=== DATA FOR THIS EXERCISE ===

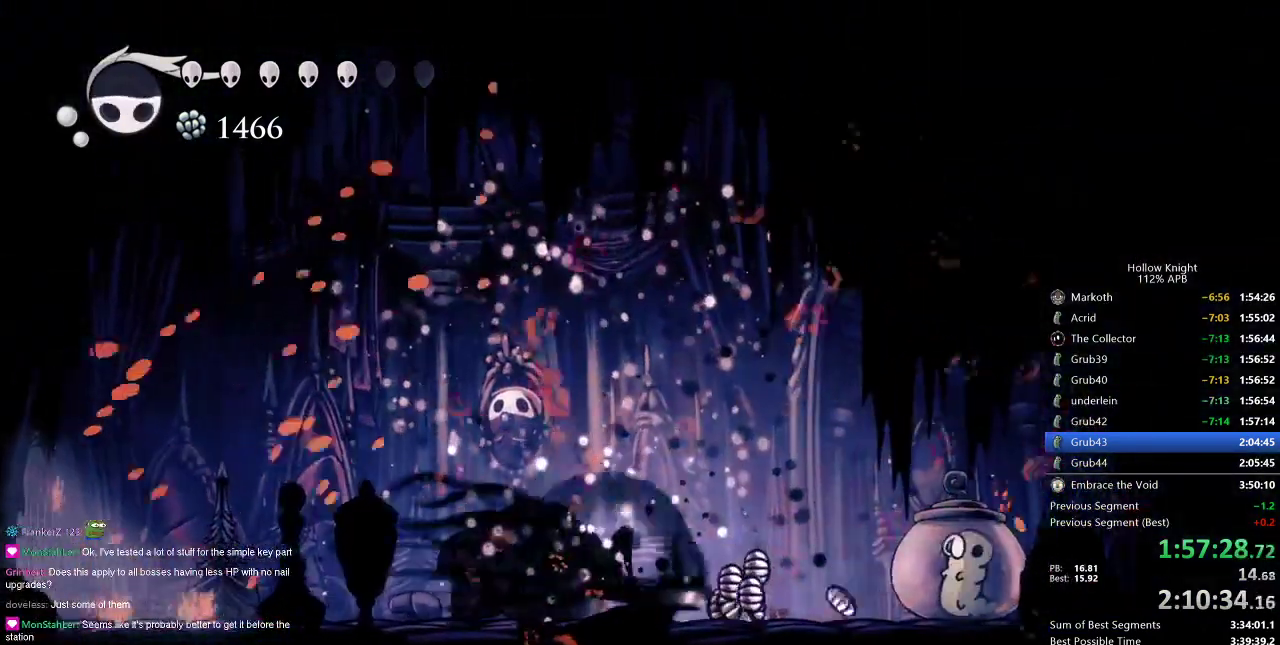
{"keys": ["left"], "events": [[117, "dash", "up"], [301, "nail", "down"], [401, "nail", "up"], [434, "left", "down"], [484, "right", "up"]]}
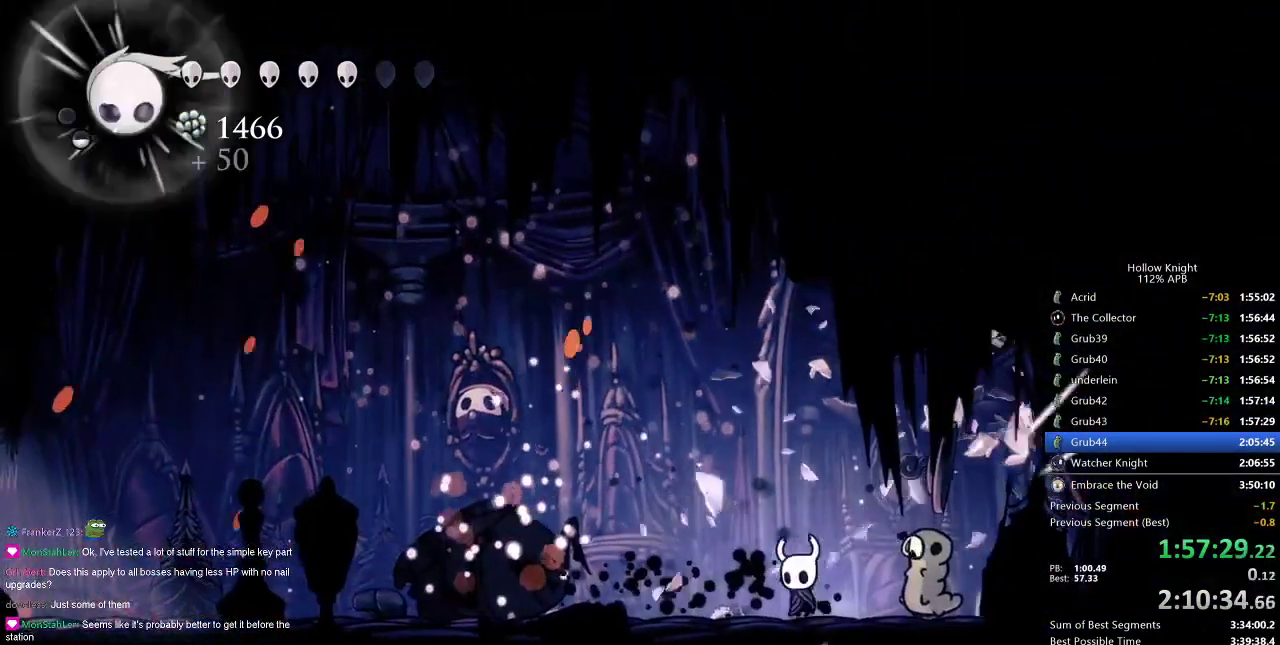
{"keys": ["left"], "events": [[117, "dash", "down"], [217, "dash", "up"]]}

===
=== DATA FOR THIS EXERCISE ===

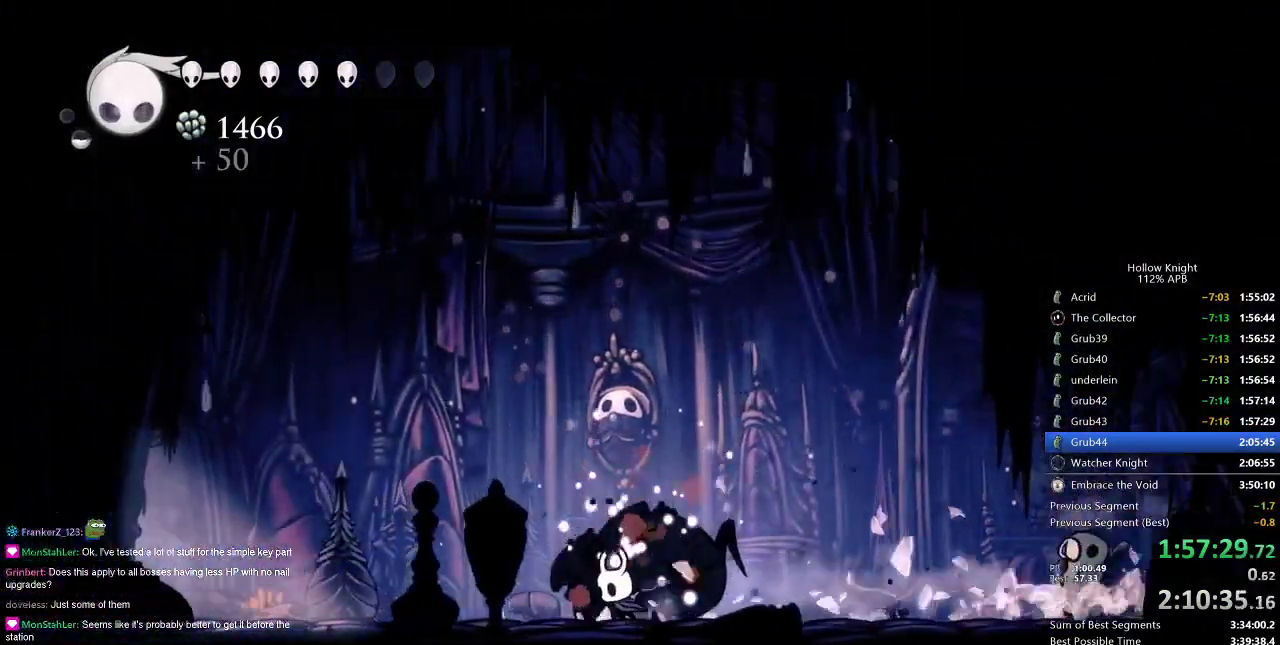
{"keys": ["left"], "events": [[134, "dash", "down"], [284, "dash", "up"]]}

===
=== DATA FOR THIS EXERCISE ===

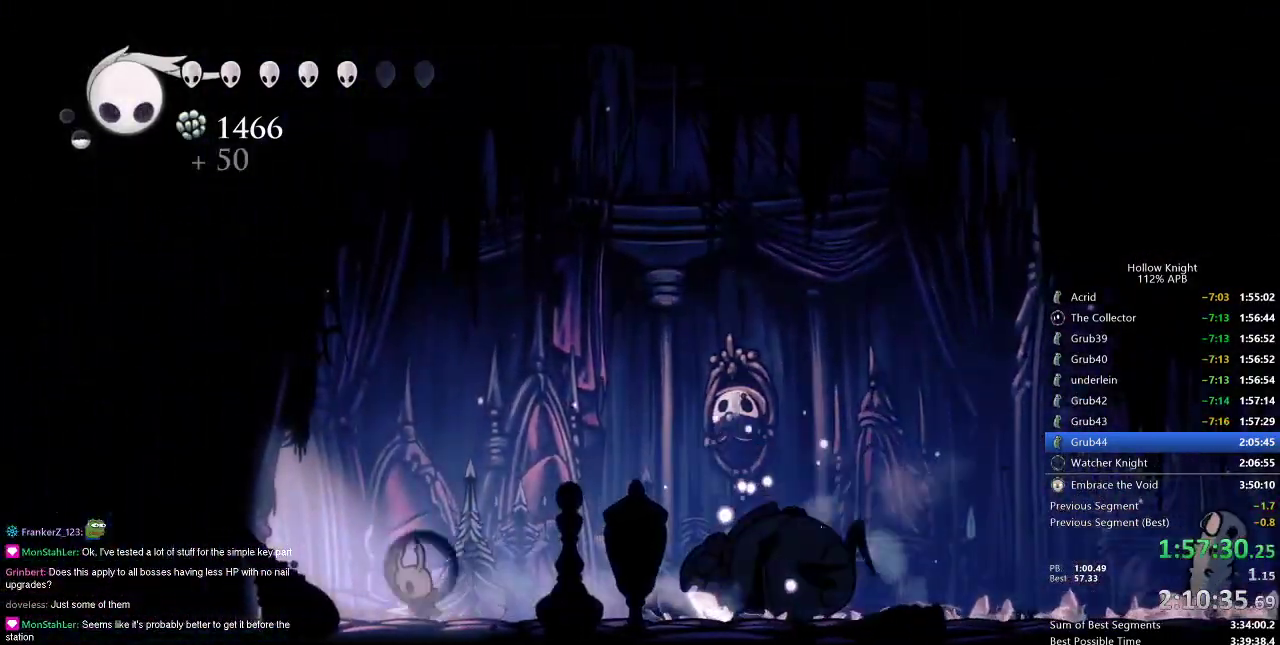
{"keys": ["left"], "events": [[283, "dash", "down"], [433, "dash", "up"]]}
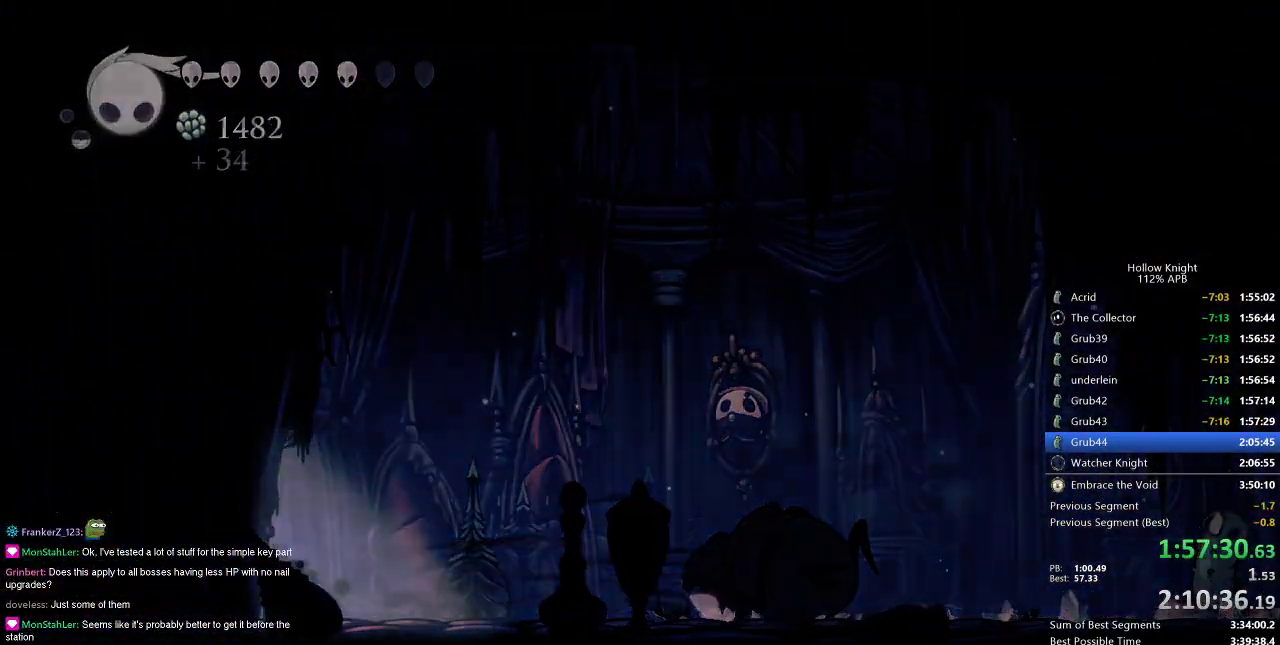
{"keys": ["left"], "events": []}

===

#### WHAT IS NEEDED:
Each line in the data that holds the word "down" must be copied.

#### ANSWER TO THIS EXERCISE:
{"keys": ["left"], "events": [[117, "dash", "up"], [301, "nail", "down"], [401, "nail", "up"], [434, "left", "down"], [484, "right", "up"]]}
{"keys": ["left"], "events": [[117, "dash", "down"], [217, "dash", "up"]]}
{"keys": ["left"], "events": [[134, "dash", "down"], [284, "dash", "up"]]}
{"keys": ["left"], "events": [[283, "dash", "down"], [433, "dash", "up"]]}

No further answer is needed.